U.S. fund managers made no significant tweaks to their model global portfolio in October compared to the previous month, a Reuters poll found, as market volatility caused by concerns about a slowing global economy appeared to be temporary.
Global equity allocations held at 51.3 % of the model portfolio, the first time it wasn't downgraded in five months.

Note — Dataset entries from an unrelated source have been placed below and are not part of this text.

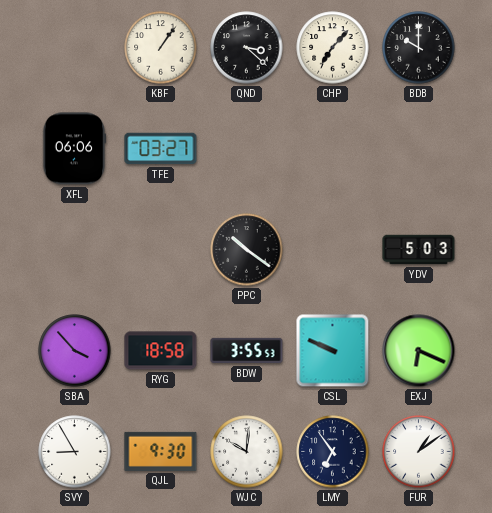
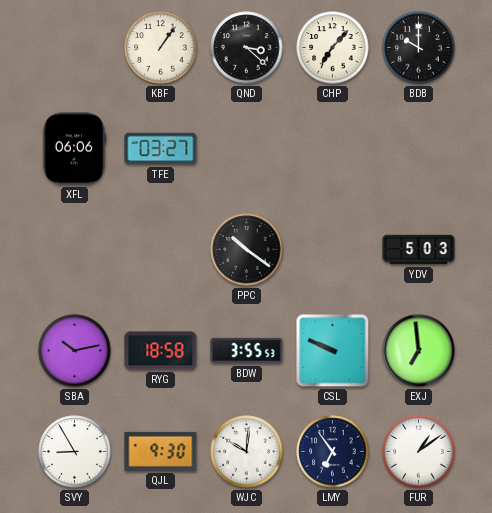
SBA: 3:53 -> 10:13
EXJ: 6:19 -> 6:59
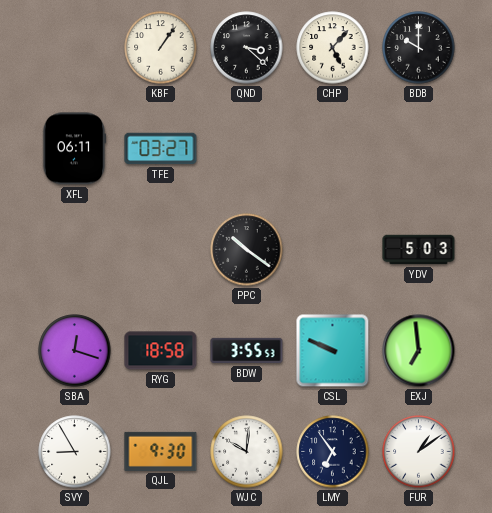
CHP: 7:07 -> 5:07
XFL: 06:06 -> 06:11
SBA: 10:13 -> 12:18
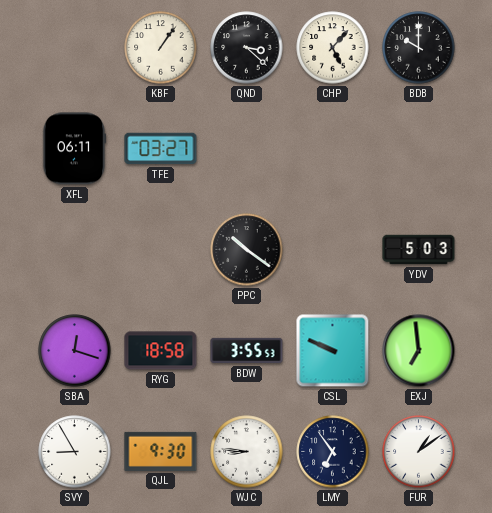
WJC: 10:01 -> 8:46
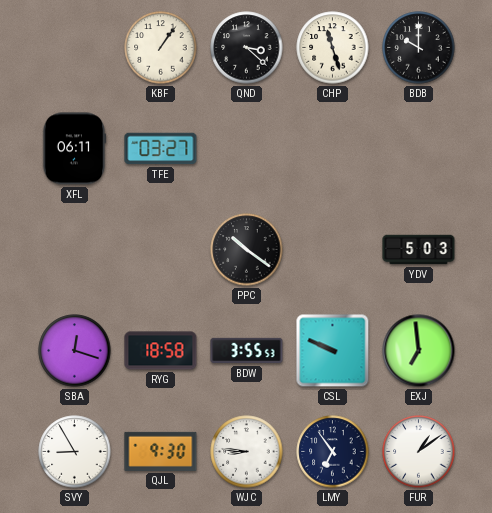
CHP: 5:07 -> 11:27
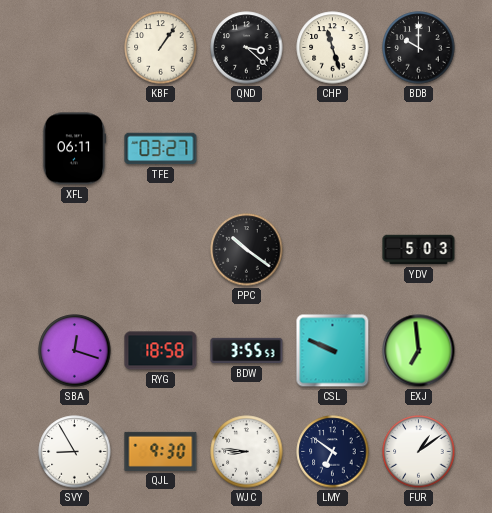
LMY: 6:54 -> 6:51
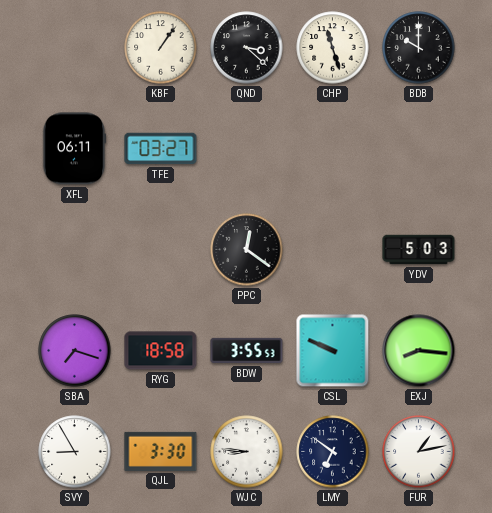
PPC: 10:21 -> 12:21
SBA: 12:18 -> 7:18
EXJ: 6:59 -> 8:16
QJL: 9:30 -> 3:30
FUR: 1:09 -> 1:13
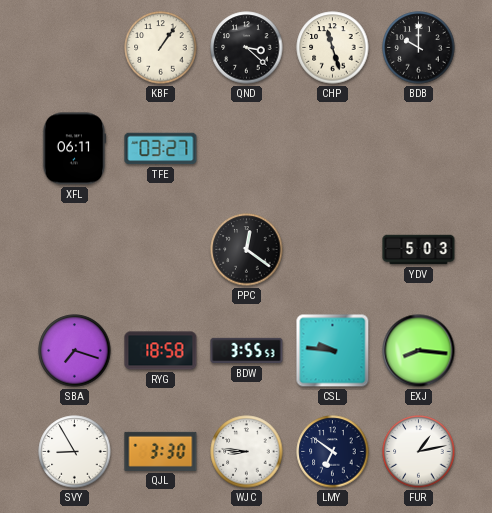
CSL: 9:49 -> 9:46
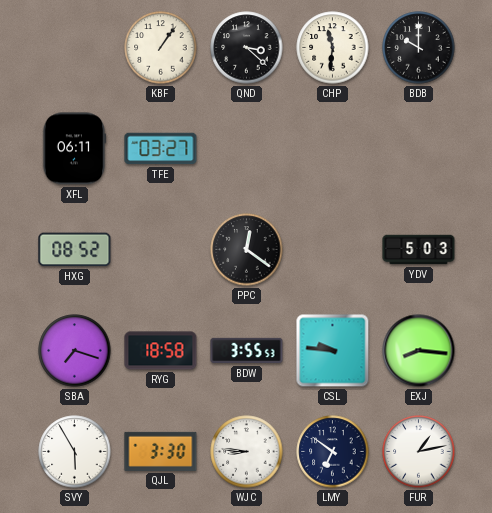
CHP: 11:27 -> 11:31
HXG: none -> 08:52
SVY: 8:55 -> 5:55
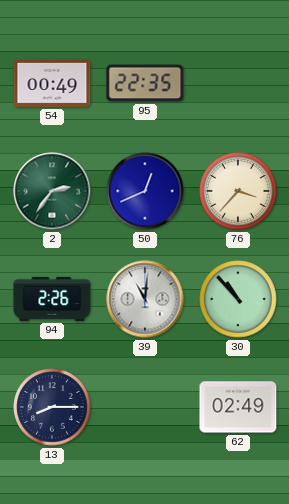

Within that, fund managers increased recommended North American stock holdings slightly to 69.1 % from 68.8 %.
They also boosted euro zone and UK recommendations but trimmed Japan, Latin America and emerging Europe.
But as the U.S. economy prepares for an impending interest rate hike, wealth managers cut recommended bond allocations slightly to 37.6 % in October from 37.8 %, the first month that debt holdings didn't rise since May.
Within the fixed-income portfolio, fund managers cut North American bond allocation recommendations to 72.1 % in October, the lowest in six months.
"We felt the market volatility was transitory in September, therefore we weren't reallocating toward bonds to protect from further market downside," said Jeff Layman, chief investment officer at BKD Wealth Advisors.
"So far in October, this view has been validated, with global equity markets posting returns greater than 7 % month-to-date."
On Wednesday, Federal Reserve Chair Janet Yellen indicated a December interest rate hike was still on the table, highlighting encouraging growth rates in business investment and consumer spending, as well as the recovery in the labor market.
Financial markets are now pricing in a 43 % chance of policy tightening in December, compared to 34 % earlier, although a solid majority of economists in a separate Reuters poll predict the Fed will act then.
Both the dollar and bond yields soared soon after the Fed's statement, and U.S. stocks, which fell initially, rallied and closed higher. The Dow Jones and the S&P 500 gained around 9 % in October, as companies reported quarterly earnings.
Asset managers left their recommendations for cash and property holdings steady in October, at 3.9 % and 1.3 % respectively. Average allocations to alternate investments edged up to 5.8 % from 5.7 %.